Other text-based indexing initiatives deal with developing metadata schemas and structures to classify image information. Two sets of schemas that have been widely distributed and used are the Dublin Core (Dublin Core, 1999) which is used primarily for retrieving resources on the web, and the VRA Core (VRA, 2002) , which has elements to describe both an original work of art and its surrogate. While both of these metadata standards have strengths, each is also limited by the original intent of the developers. For example, the Dublin Core is a very basic building block for providing access to a lot of different types of information. However, because its original intent was so broad, simply to “provide descriptions for networked resources,” (Hillman, 2001) the metadata elements are also extraordinarily general – almost to the point of futility.
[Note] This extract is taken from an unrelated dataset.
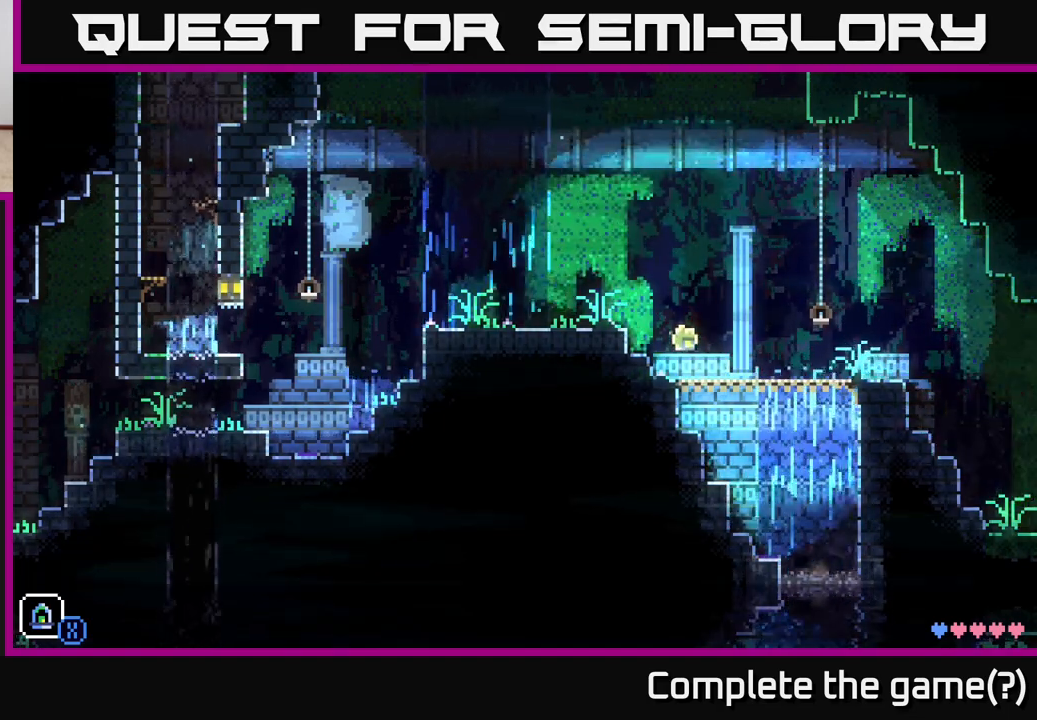
{"buttons": [], "left_stick": "left", "right_stick": "center", "events": [[283, "A", "up"]]}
The VRA Core is more specific – it was developed explicitly to deal with art and architecture – but because many of the elements focus on providing information about surrogates it seems to work best for use in administrative, institutional settings (Baca, 1998) . There are yet more metadata schemas that provide richer, more detailed information on the original work – like the Categories of Description of Works of Art (the CDWA), from the Getty Institute (Baca & Harpring, 2000) . But again, all of these text-based retrieval methods have serious limitations related to the purpose for which they were originally conceived.
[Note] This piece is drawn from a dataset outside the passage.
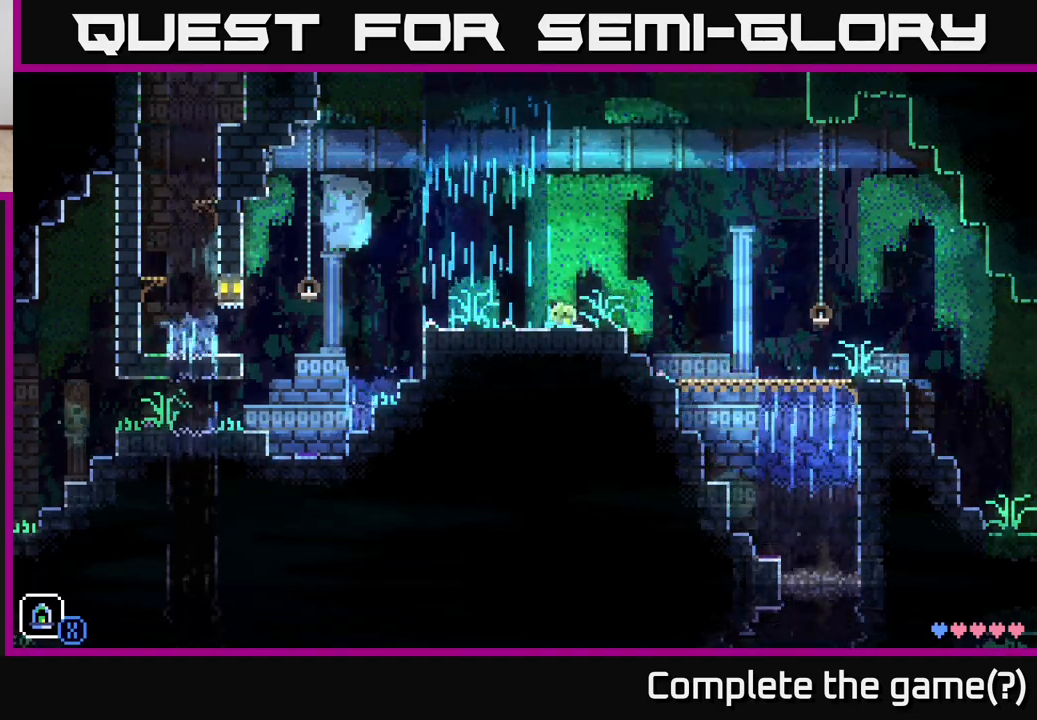
{"buttons": [], "left_stick": "left", "right_stick": "center", "events": [[17, "A", "down"], [217, "A", "up"]]}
Machine-based, or Automatic Approaches

A completely different approach to image retrieval has grown out of pattern recognition research and has its roots in fields like computer science, medical informatics and electrical engineering (Chen, 2001) . The general term for this is "content-based" retrieval. The term "content-based" comes from the Electrical Engineering / Computer Science community and refers to the retrieval of that visual information depicted in the image - the "content" of the image. The major research in this field has centered on automated indexing of attributes at the pixel level (Chang et al., 1997 ; Rui, Huang, & Chang, 1999) ; focusing on indexing color (Swain & Ballard, 1991 ; Smith & Chang, 1995) , texture (Tamura, Mori, & Yamawaki, 1978 ;  Smith & Chang, 1994) , and shapes (Li & Ma, 1994) ; and the introduction of new search functions (Faloutsos et al., 1994 ; Gupta, Santini, & Jain, 1997 ; Ma & Manjanath, 1998) . Using these systems, users can forego the use of text and, in effect, find a relevant proto-image and tell the system to "find more like this." Some of the most influential content-based retrieval systems are the IBM Query by Image Content (QBIC) project (Flickner et al., 1995) , and VisualSEEk (Smith & Chang, 1996) .  
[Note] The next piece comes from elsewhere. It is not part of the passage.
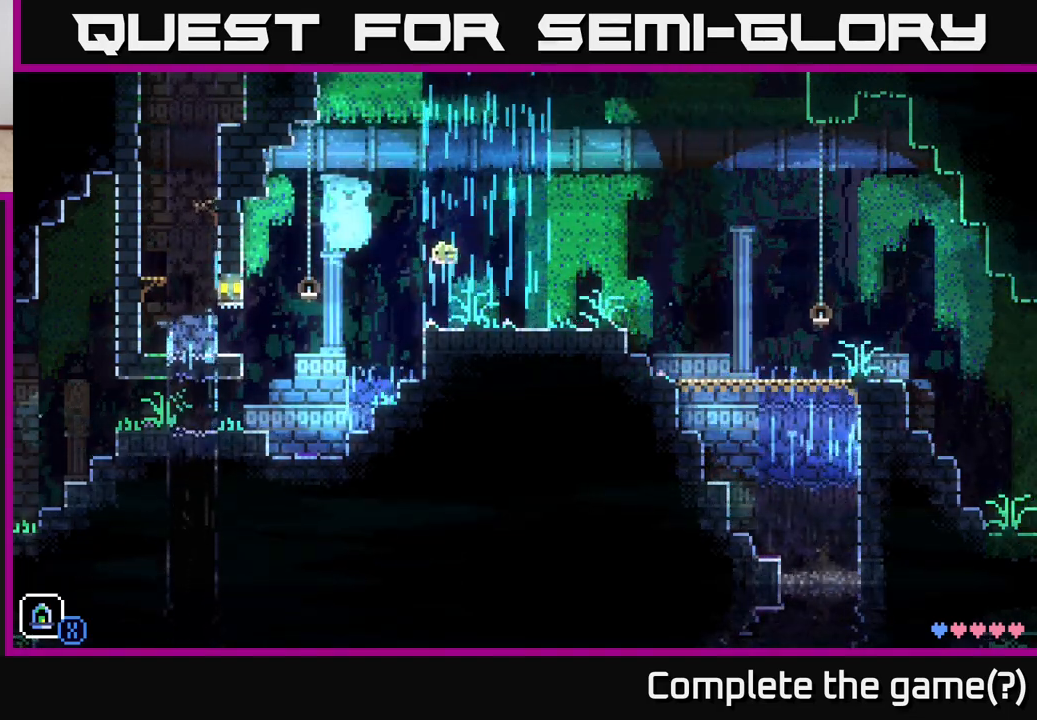
{"buttons": [], "left_stick": "left", "right_stick": "center", "events": []}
The chief question for content-based retrieval systems is not whether they are too specific and expensive like the traditional text-based retrieval systems - computers are doing the cataloging and retrieval, so human-based knowledge and expenses do not play a part - but whether these types of systems are retrieving information that any users find valuable. Chen (2001) says "it is not clear how the retrieval functionality of these systems correlates with image information needs of real users" and Jörgensen, Jaimes, Benitez, & Chang (2001) say that these systems "currently address only a small portion of the complete range of image attributes of potential interest to users of digital image collections."

Further Research: The User

Meeting users’ needs has, in fact, long been recognized as one of the major challenges looming over both the manual and automatic indexing communities (Keister, 1994 ; Smith, 2001) . User-centered research in image retrieval has focused on identifying users' visual information needs (Enser & McGregor, 1993 ; Goodrum & Spink, 1999 ; Conniss, Ashford, & Graham, 2000) , defining the complexity of their image queries (Hastings, 1995b ; Hastings, 1995a) , and reviewing vocabularies to make image databases more relevant to specialists and non-specialists alike (Jörgensen, 1995 ; Jörgensen, 1998) . There is, of course, quite a bit of literature related to users’ general information seeking behavior, particularly in the field of digital libraries, where many image databases live (Yang, 1997 ; Marchionini, 1995) , but literature dealing specifically with the question of image retrieval is somewhat sparse – a disturbing realization for this researcher. We know that users, naïve and specialized, are not using and/or interacting with the systems as much as we’d want or expect (Lynch, 2002) ; we also know that we’ve spent a lot of time, effort and money building the systems. Exploring user needs and behaviors is a basic and important phase of system development; these systems should not fail for lack of relevant user studies.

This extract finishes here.